Un débat sur une possible autonomie de la Guadeloupe est-il la solution à la crise qui secoue le département ? Il faut poser la question "avec prudence", a déclaré sur franceinfo, samedi 27 novembre, Victorin Lurel, sénateur PS de Guadeloupe et ancien ministre des Outre-Mer, après la déclaration de Sébastien Lecornu. L'actuel ministre des Outre-mer s'est dit "prêt à en parler" dans un geste d'apaisement, vendredi soir et alors que le mouvement contre l'obligation vaccinale des soignants et des pompiers se poursuit.

franceinfo : Comment recevez-vous cette dernière proposition du ministre Sébastien Lecornu ?

Victorin Lurel : On s'y attendait parce que ça a été évoqué par des partis politiques et demandé au gouvernement. Il n'y a pas de tabou sur le sujet, il n'a pas tort.

"C'est une demande des élus mais pas forcément celle de la population, et je n'ai pas vraiment lu cela dans la plateforme des revendications des syndicats et de l'intersyndicale."

Victorin Lurel

à franceinfo

C'est vrai qu'il ne faut pas avoir peur de poser la question. J'en sais quelque chose, en 2003 j'ai eu à affronter un référendum [sur un projet de décentralisation] et les Guadeloupéens avaient voté non contre cette affaire. Aujourd'hui, il faut poser cette question car elle est une des réponses dans la panoplie des réponses.

L'entourage de Sébastien Lecornu explique que cette proposition vise à provoquer le dialogue avec les élus locaux. C'est un geste diplomatique plus qu'une proposition de fond ?

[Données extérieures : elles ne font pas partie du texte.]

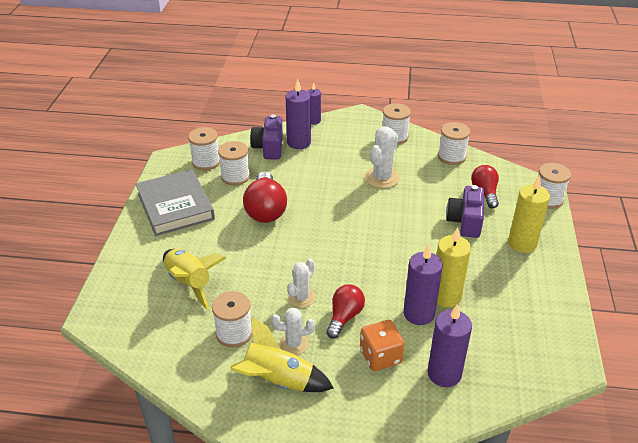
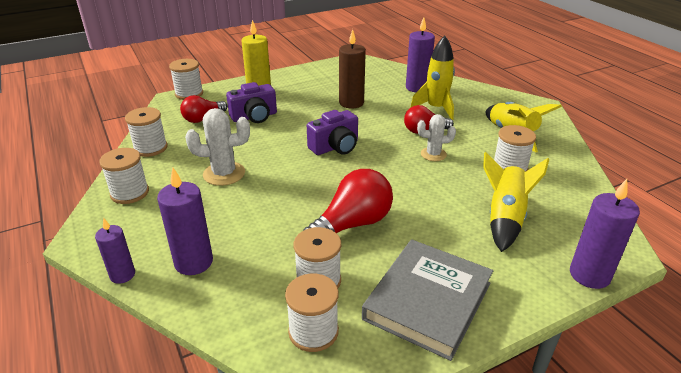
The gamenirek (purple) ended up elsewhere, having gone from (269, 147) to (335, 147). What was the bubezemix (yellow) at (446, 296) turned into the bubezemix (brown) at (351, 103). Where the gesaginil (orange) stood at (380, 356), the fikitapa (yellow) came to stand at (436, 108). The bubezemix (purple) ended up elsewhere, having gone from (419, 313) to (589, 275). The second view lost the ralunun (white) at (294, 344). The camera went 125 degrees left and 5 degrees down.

Il y a un peu de cela. Le président de région, qui est membre du comité exécutif de LaREM, et le président du département, également membre de la majorité présidentielle, ont demandé dans leur communiqué la domiciliation du pouvoir, c'est-à-dire que le pouvoir soit plus proche des administrés. En soi, ce n'est pas une mauvaise demande à la faveur d'une crise sanitaire et sociale, même si les syndicats ne manqueront pas de dire que ce n'est pas le sujet de la mobilisation. Ceci dit, il faut poser la question et la poser avec prudence.

Il y a deux formes d'autonomie, soit l'autonomie générale un peu comme pour la Polynésie, soit simplement la gouvernance du système sanitaire comme certains le demandent.

Victorin Lurel

à franceinfo

Par exemple, qui est président de l'ARS (Agence régionale de Santé) aujourd'hui ? La forme d'association des élus est insuffisante, elle n'est pas bonne et certains veulent que la présidence de l'ARS soit déléguée ou dévolue à la région par exemple. Il est clair que la question de la démocratie sanitaire se pose, mais si on veut véritablement faire de l'autonomie, il faut changer la Constitution. Il faudrait donc un référendum puisqu'il faut recueillir le "consentement préalable des populations". Ça veut dire que c'est une réponse de moyen terme qui pourrait avoir lieu dans plusieurs années, il faudrait commencer les discussions dès maintenant. Mais le ministre est conscient que ce n'est pas une réponse à l'immédiateté, à l'urgence. C'est la raison pour laquelle il a proposé 1 000 emplois aidés et le report au 31 décembre de l'obligation vaccinale.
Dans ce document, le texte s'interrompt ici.